Each time we made a wrong turn, my father would mutter, “I have a good feeling about this place.”
My mother smiled as she flipped the pages of her mystery. “That’s what you always say.”
“What if it’s haunted?” I was just making conversation while I studied the map, looking for a place to fish.
My father laughed. “You don’t believe in ghosts, do you, Zach?”
My mother looked up from her book. “I believe in ghosts.”
My father gave her a look. “No, you don’t.”
“Have you ever seen one, Mom?”
Before my mother could answer, my father announced, “I think it’s time we go fishing.”
I don’t remember the name of the river he found to distract us, but it was narrow and deep and walled on either side by chestnut and dogwoods all tangled up in wild grapevines as thick as my wrist.
We followed our usual routine, rods were assembled, flies chosen, and a fresh hatch of damselflies darting and hovering over the river told us which feathered hook to pick. My mother spread out an old army blanket and retreated into her mystery as I waded out after my father into the undertow. Sometimes, fishing made my father talkative. He would become generous with stories of his youth and random thoughts in his head. But that day he was quiet. My mother’s saying she believed in ghosts bothered him. I waited for the white noise of water moving over rocks rounded by the Ice Age and tree trunks felled by lightning we had not witnessed to drown out his thoughts of all that could still go wrong.
But that nameless, crooked tributary we had chanced upon was hard fishing for a boy not yet twelve. Even my father was challenged. The leafy overhang that jungled up and out over both sides of the stream made it hard for me to cast my line where I wanted it to go. My hook snagged branches and vines. Each time I tried to free it, my line tangled. After losing three flies and dropping my rod in the water twice, I shouted to my father, “It’s too hard for me.”
“We’re here.”
“That doesn’t mean we can’t go somewhere else.”
“What do you have in mind?”
“We’re not too far from Needmore.”
“What’s that got to do with fishing?”
“Remember the river you used to take us to, before I knew how to swim? It was full of trout, and no trees.”
My father took his eyes off the shadow of the fish he was trying to lure up off the bottom and stared at me. “I don’t think that’s a good idea.” He began to walk toward me gently, as if I were a trout that might be spooked.
“Why?” I slapped at the greenhead that had bit the back of my calf.
“To get there, we’d have to park at the hospital.”
“So? You know all the doctors there.”
“I don’t want to risk it.”
“Risk what, dammit!”
The greenhead had just taken a bite out of my other leg.
“Casper might be looking out the window of his cell and see us. Might bring on a setback.”

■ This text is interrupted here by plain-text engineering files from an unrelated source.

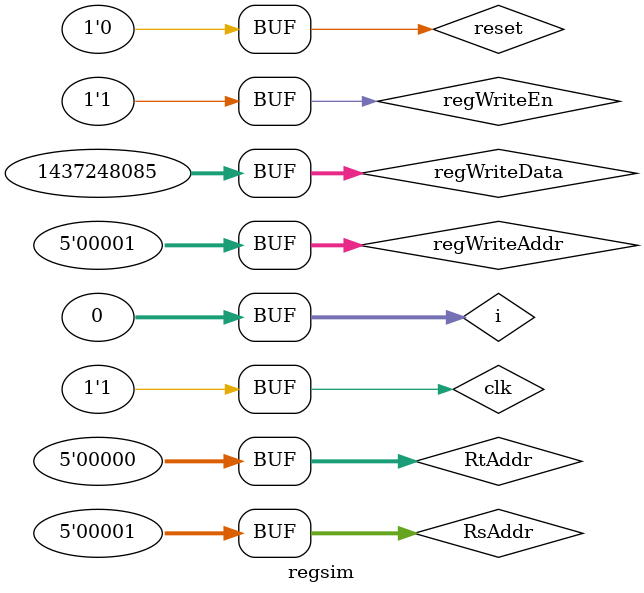
<source format=v>
`timescale 1ns / 1ps


module regsim;

	// Inputs
	reg clk;
	reg reset;
	reg [31:0] regWriteData;
	reg [4:0] regWriteAddr;
	reg regWriteEn;
	reg [4:0] RsAddr;
	reg [4:0] RtAddr;

	// Outputs
	wire [31:0] RsData;
	wire [31:0] RtData;

	// Instantiate the Unit Under Test (UUT)
	regFile uut (
		.clk(clk), 
		.reset(reset), 
		.regWriteData(regWriteData), 
		.regWriteAddr(regWriteAddr), 
		.regWriteEn(regWriteEn), 
		.RsData(RsData), 
		.RtData(RtData), 
		.RsAddr(RsAddr), 
		.RtAddr(RtAddr)
	);
integer i;
	initial begin
		// Initialize Inputs
		clk = 0;
		reset = 0;
		regWriteData = 0;
		regWriteAddr = 0;
		regWriteEn = 0;
		RsAddr = 0;
		RtAddr = 0;

		// Wait 100 ns for global reset to finish
		#100;
        
		// Add stimulus here
      regWriteData=32'h55aaaa55;
		regWriteEn=1;
		reset=1;
		#100;
		reset=0;
	end
      parameter PERIOD=20;
		always begin
		   clk=1'b0;
			#(PERIOD/2) clk=1'b1;
			#(PERIOD/2);
		end
		always begin
		for(i=31;i>=1;i=i-1) begin
		   regWriteAddr=i;
			RsAddr=i;
			#PERIOD;
			end
		end
endmodule


</source>
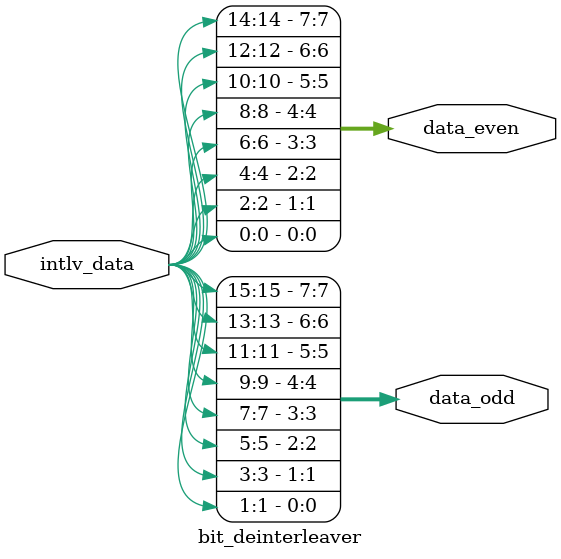
<source format=sv>
module bit_deinterleaver #(
    parameter INTLV_WIDTH = 16
)(
    input [INTLV_WIDTH-1:0] intlv_data,  // 必须是偶数宽度
    output [INTLV_WIDTH/2-1:0] data_odd, data_even
);
    genvar j;
    generate
        for (j = 0; j < INTLV_WIDTH/2; j = j + 1) begin: deintlv
            assign data_even[j] = intlv_data[2*j];
            assign data_odd[j] = intlv_data[2*j+1];
        end
    endgenerate
endmodule
</source>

“What kind of setback?” My father didn’t like talking about Casper.
“Cause him distress.”
“Did he ever say why he didn’t drown me?” The question rose up in me like a fish striking live bait.
“No.”
“Why do you think he didn’t?”
“I wish I knew.”
“Do you think he’ll ever tell us?”
My father shook his head no, then put his hands on my shoulders and brought me close to him as if to make sure I was seeing what he wanted me to see. “It’s time to forget about Casper.”
“What if I can’t?”
“Sometimes, if you stop talking about something, you eventually stop thinking about it.” They’d tried that with Jack.
“Does that mean I can’t talk about him?”
“No, you and I can talk about him anytime.” I was glad he said that. But then he had to add, “Of course, since it’s not a subject I’m particularly fond of discussing, you might want to consider why you’re so determined to bring it up.” He took his hand off my shoulder.
“What do you mean?”
“Just don’t bring it up in front of your mother.”
“How come?” I knew why, but I wanted to hear what he’d say.
“It distresses her.” I had suspected she and Casper had something in common.